私の、友人の友人が、アルカイダ

dubrock2007-11-08


幸運なことに招待状が届いたので、試写会に行ってきた。
今回観たのは、『アンジェリーナ・ジョリー主演』、『ブラッド・ピット製作』の映画「マイティ・ハート―愛と絆―」。
2002年にパキスタンでテロリストに誘拐されたアメリカ人記者ダニエル・パール氏のハナシだ。
前回の「キングダム」と言い、最近アメリカで製作される映画には9.11がらみのネタが多いように思われるが、何か政治的な思惑が絡んでいるのだろうか。

先日長井健司氏がミャンマーで銃撃された時にも記したが、政情不安の国、地域、場所にわざわざ出向いていく「ジャーナリスト」なる存在が非業の死を遂げたとしても、それが美談だとは決して思わないし、「自らの命に変えても伝えたかった真実がある」と言われても、そこまでする必要が果たしてあったのかについては異論が残る。
今回のダニエル・パール氏についても、テロリスト集団にまんまと釣られて「取材」に赴く際、安全保障の面で関係各位に面談して意見を請うなどまるきり「無謀」ではなかったようだが、そもそもパキスタンで「ユダヤアメリカ人」が取材活動をしている時点で、本人の人柄、思想、信条はどうあれ無理があると思う。

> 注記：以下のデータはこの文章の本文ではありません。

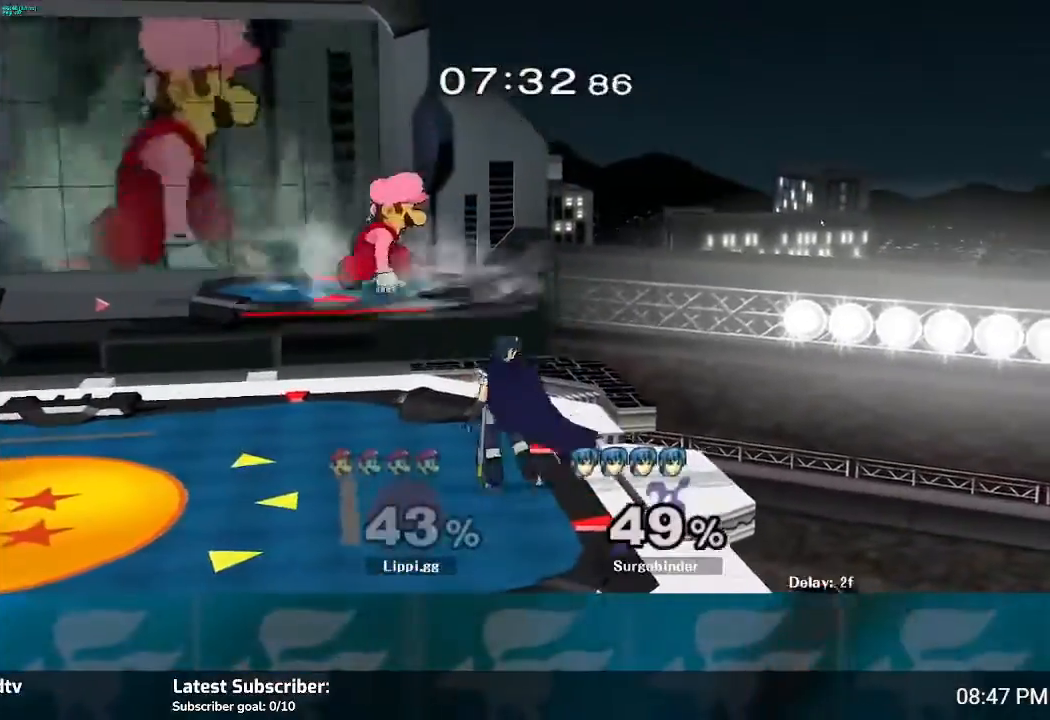
{"buttons": [], "left_stick": "down", "right_stick": "center", "events": [[100, "left_stick", "left"], [433, "left_stick", "down"]]}
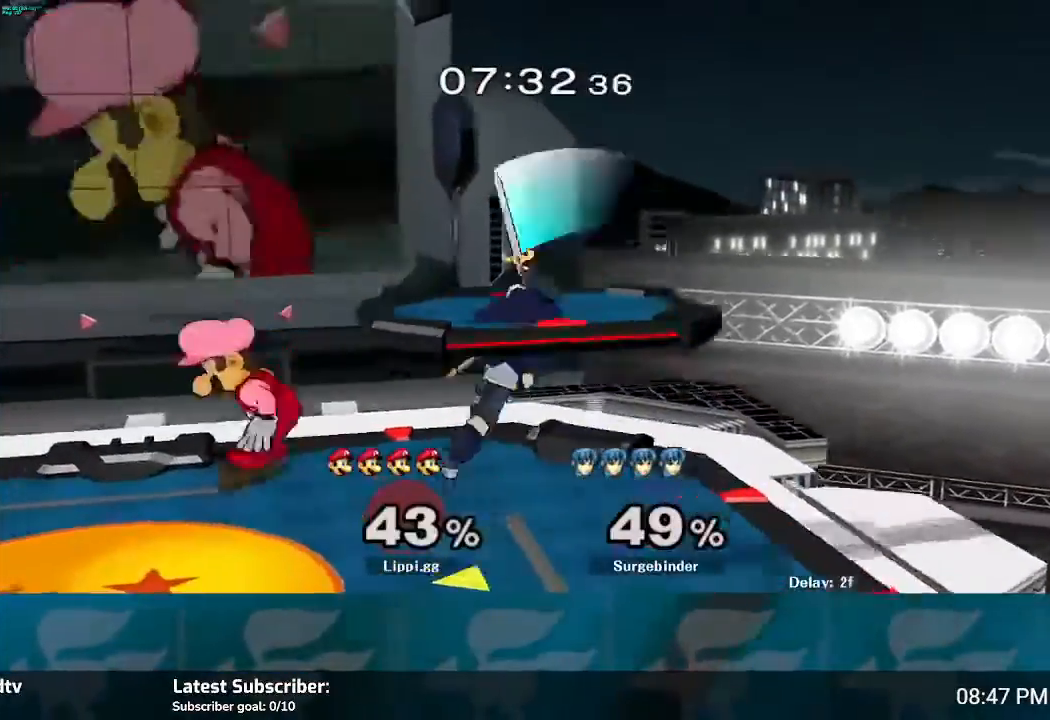
{"buttons": [], "left_stick": "right", "right_stick": "center", "events": [[234, "left_stick", "center"], [367, "left_stick", "left"], [501, "left_stick", "right"]]}
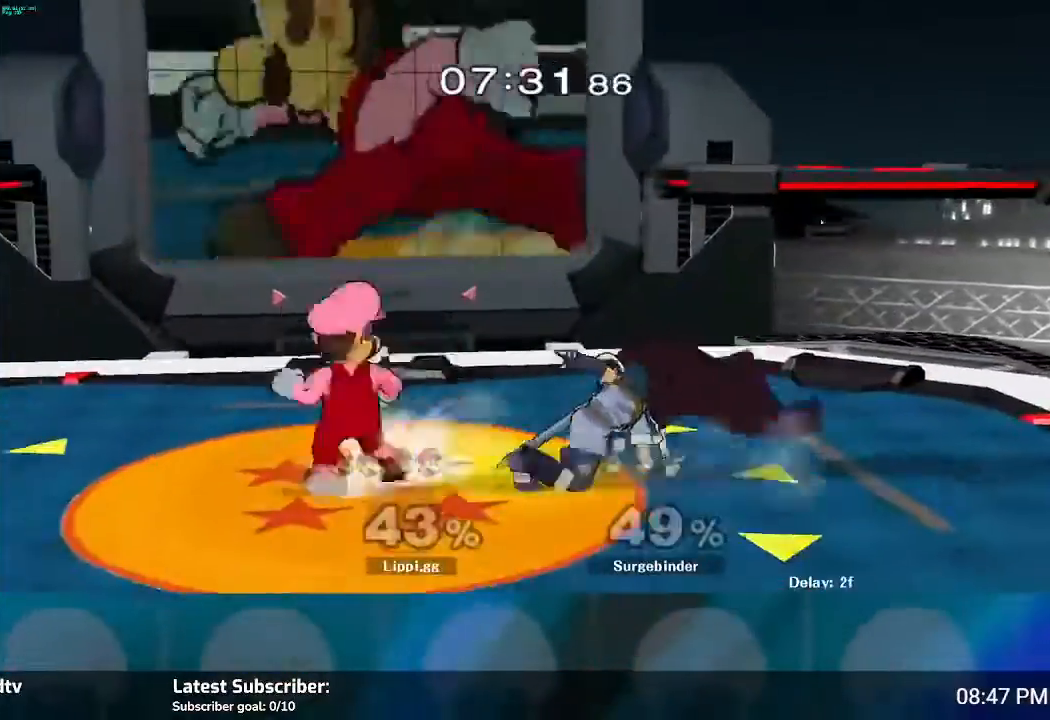
{"buttons": [], "left_stick": "right", "right_stick": "center", "events": [[100, "left_stick", "left"], [200, "left_stick", "down-right"], [300, "left_stick", "left"], [400, "left_stick", "right"]]}
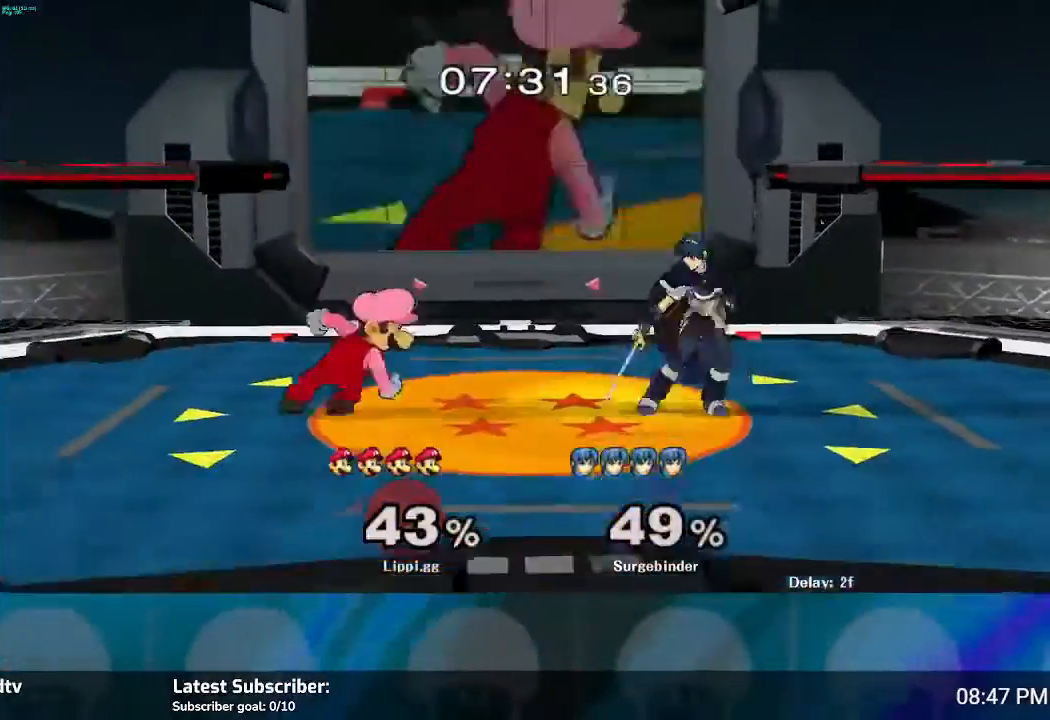
{"buttons": [], "left_stick": "center", "right_stick": "center", "events": [[167, "A", "down"], [300, "A", "up"], [367, "A", "down"], [434, "A", "up"], [467, "left_stick", "center"]]}
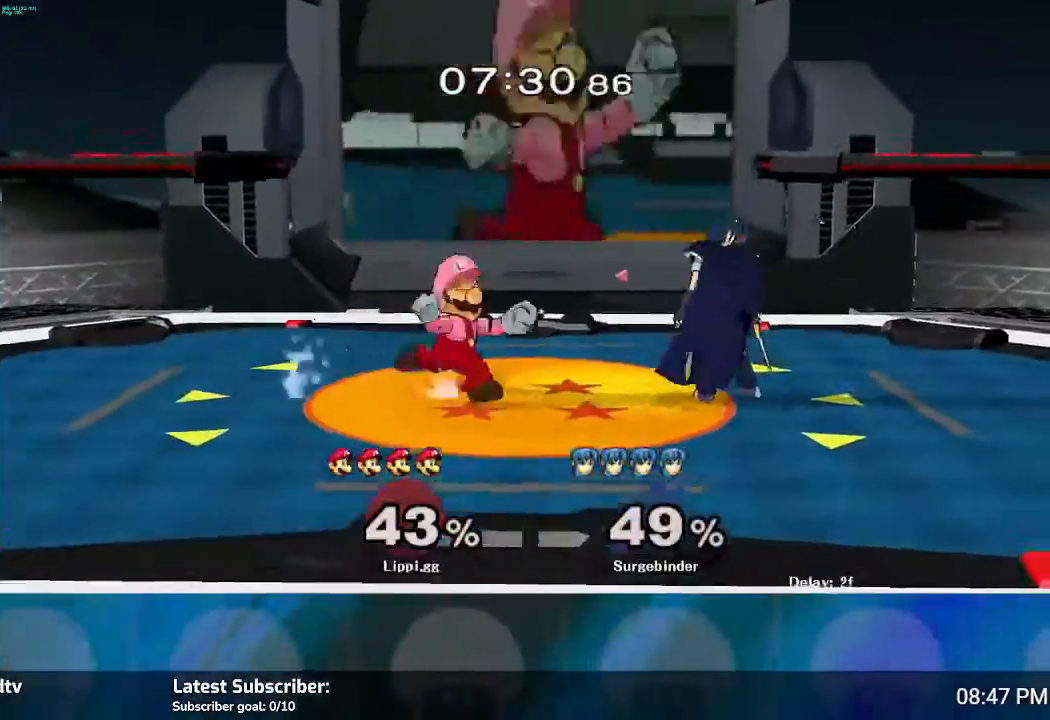
{"buttons": ["R1"], "left_stick": "center", "right_stick": "center", "events": [[300, "R1", "down"]]}
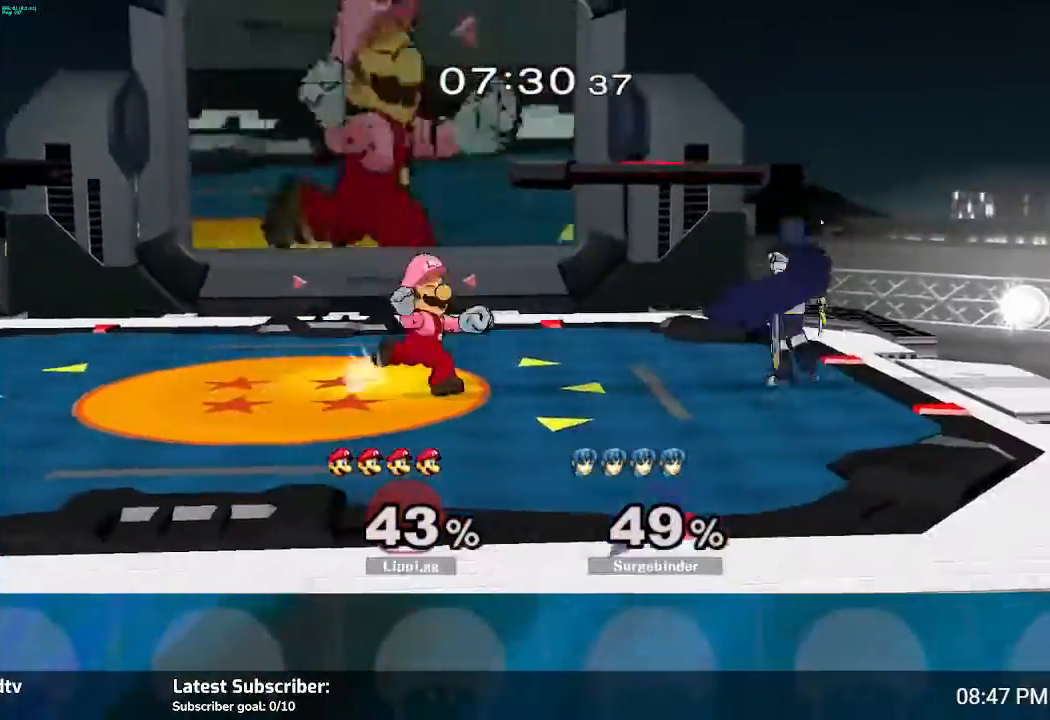
{"buttons": ["R1"], "left_stick": "center", "right_stick": "center", "events": []}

ユダヤ系」と書いたが、この映画、物語の導入部、事件の直前のくだりからただでさえ登場人物が多いのに、イスラム原理主義アメリカの対立関係だけでなく、インドとパキスタンの対立、イスラエルユダヤ人、なんてハナシがポンポン出てきて、まずそれらを整理するのに付いていけなくなる。
これに画面の右左、黒い部分を追うように移動する字幕を目で追う作業が加わると、肝心の「映像を観る」という余裕はなくなってくる。
それに加えて、「ジャーナリスト」が現地で撮影した画像らしきものを多用していて、それとの整合性を保つ為か、それとも臨場感を演出する為か、「ハンディカムで接写した手ブレ画像」が多用されている。
シアターの前方に陣取ってしまったというのもあるのだが、ややピンがボケ気味の手ブレ画像を必死に目で追っていると、当然のことながら目が回り、つまり酔う。
分かっていれば最初から後方に陣取るのだが、ダンサーインザダークしかりこういう演出の映像の作品については、事前に明記しておいて頂きたいものだと思う。
(本音から言えば「映画」という「大きなスクリーンで上映することが前提のメディア」では、こういう演出は御免被りたいものだが。)

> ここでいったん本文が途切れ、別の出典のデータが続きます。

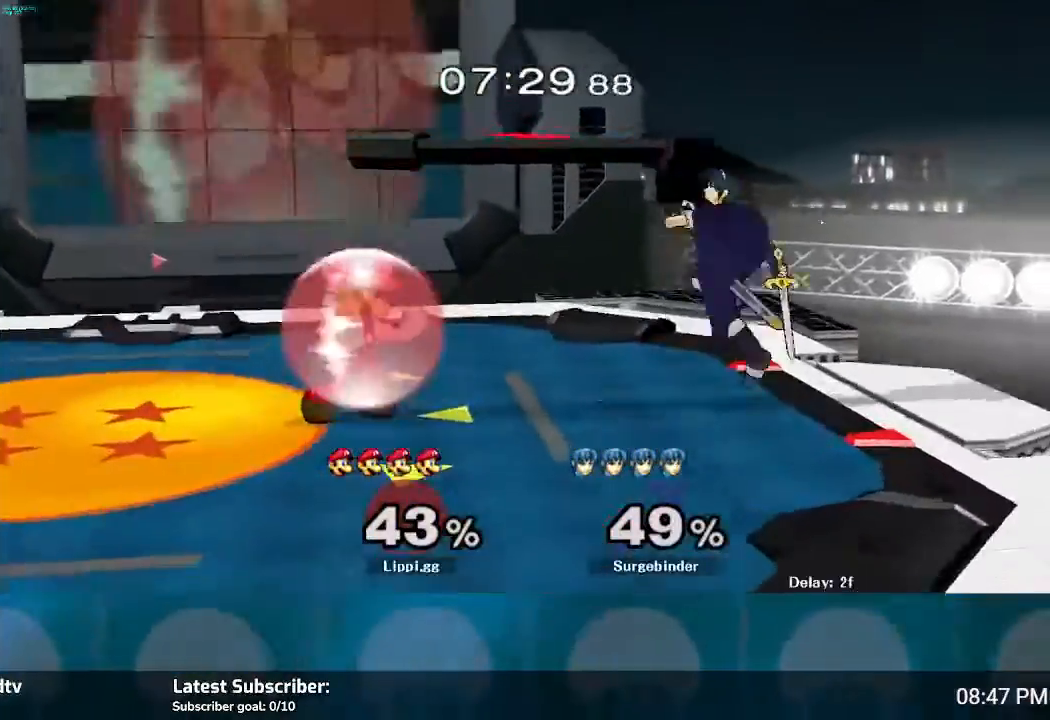
{"buttons": [], "left_stick": "center", "right_stick": "center", "events": [[66, "left_stick", "left"], [433, "R1", "up"], [433, "left_stick", "center"]]}
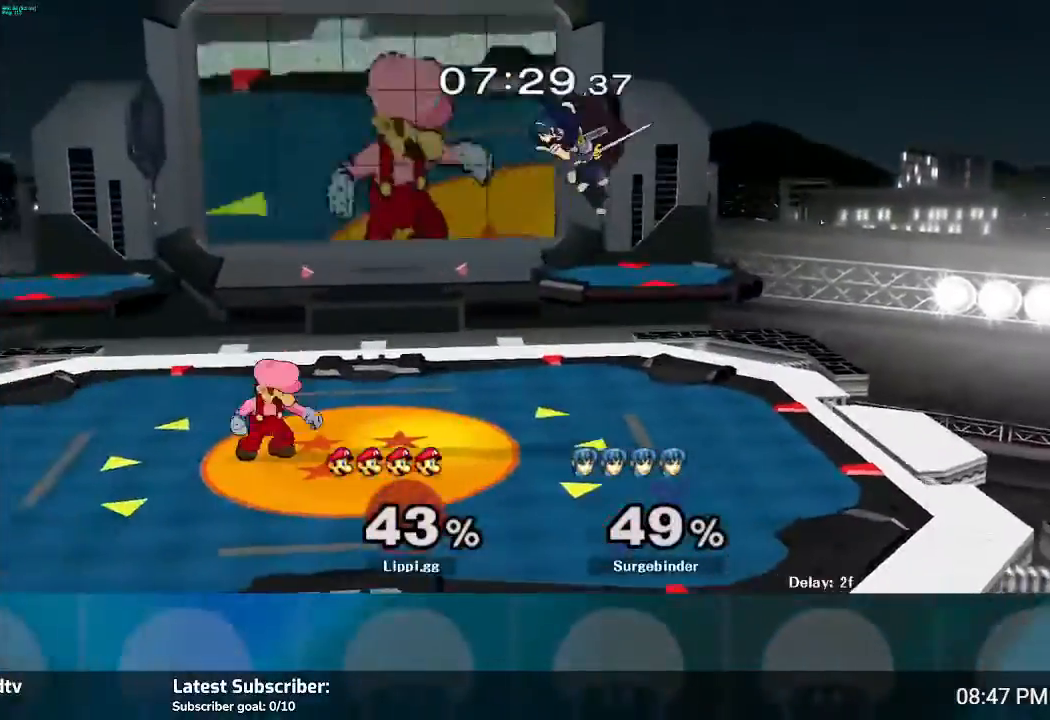
{"buttons": [], "left_stick": "center", "right_stick": "center", "events": [[167, "Y", "down"], [167, "left_stick", "down-left"], [234, "L1", "down"], [234, "Y", "up"], [401, "L1", "up"], [434, "left_stick", "center"]]}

登場人物の移動に使われる車が現地の事情に合わせていちいち日本車だったり、「アメリカ人は爆撃するだけ」というパキスタン人の台詞があったり、「ジャーナリスト」としてヒトの家のお茶の間に土足で上がり込むような真似をしている張本人が事件の当事者として「取材される」側で苦悩したりと、かなりリアルに描写された部分は見ごたえがあるし、ダンナの無事を祈るアンジーが「ナンミョーホーレンゲキョー」とお題目を唱えてみたりと、日本人の視点で観ても面白い映画ではある。
ただ物語のイントロが咀嚼できずに乗り遅れた立場からすると、ここ一番で叶恭子さんのようなアンジーの唇がやけに気になったり、ここ一番でアンジーの「ダーッ」の不自然さに驚いたりと、本筋に関係ない部分に注目してしまったりする。

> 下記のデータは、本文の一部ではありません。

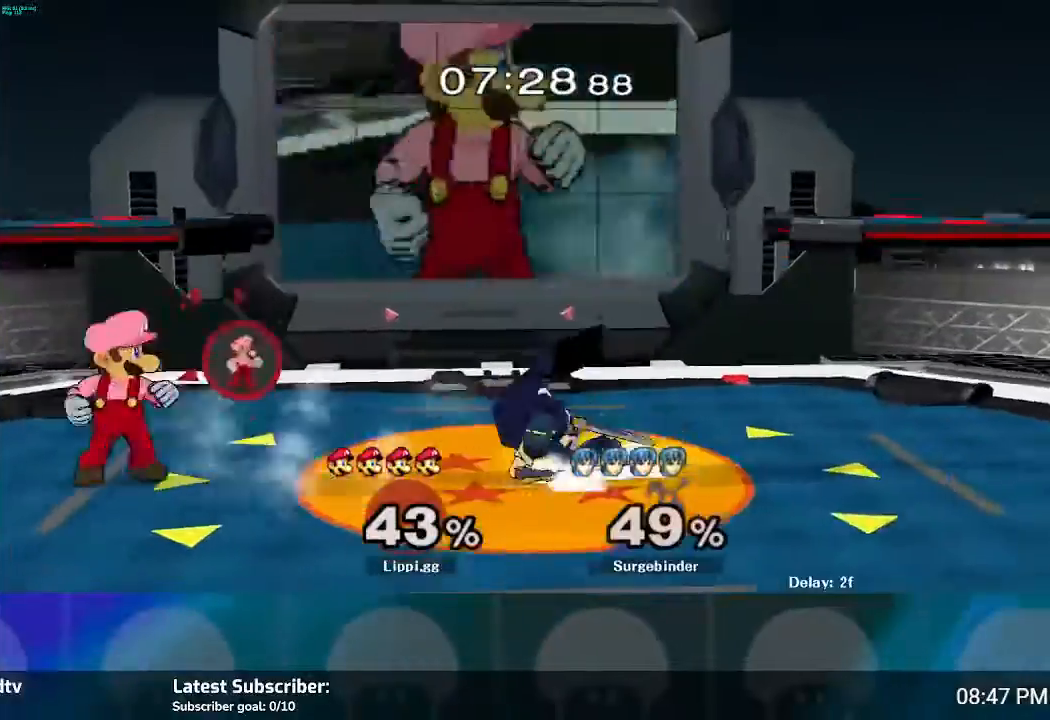
{"buttons": ["A"], "left_stick": "right", "right_stick": "center", "events": [[33, "Y", "down"], [66, "left_stick", "down-right"], [100, "L1", "down"], [100, "Y", "up"], [300, "L1", "up"], [400, "left_stick", "right"], [433, "A", "down"]]}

インド、パキスタンアメリカ、イスラエルイスラム原理主義モサドユダヤ

これらのキーワードの関係をある程度事前に整理した上で、日本語吹き替え版をシアターの後方で。
これが、この映画を「愉しむ」ポイントではないだろうか。
英語に自信があるヒトと、アンジーの「ダーッ」を聞きたいヒトは、是非字幕版で。
ってアンチで書いたら、もう招待状とか届かないのだろうか。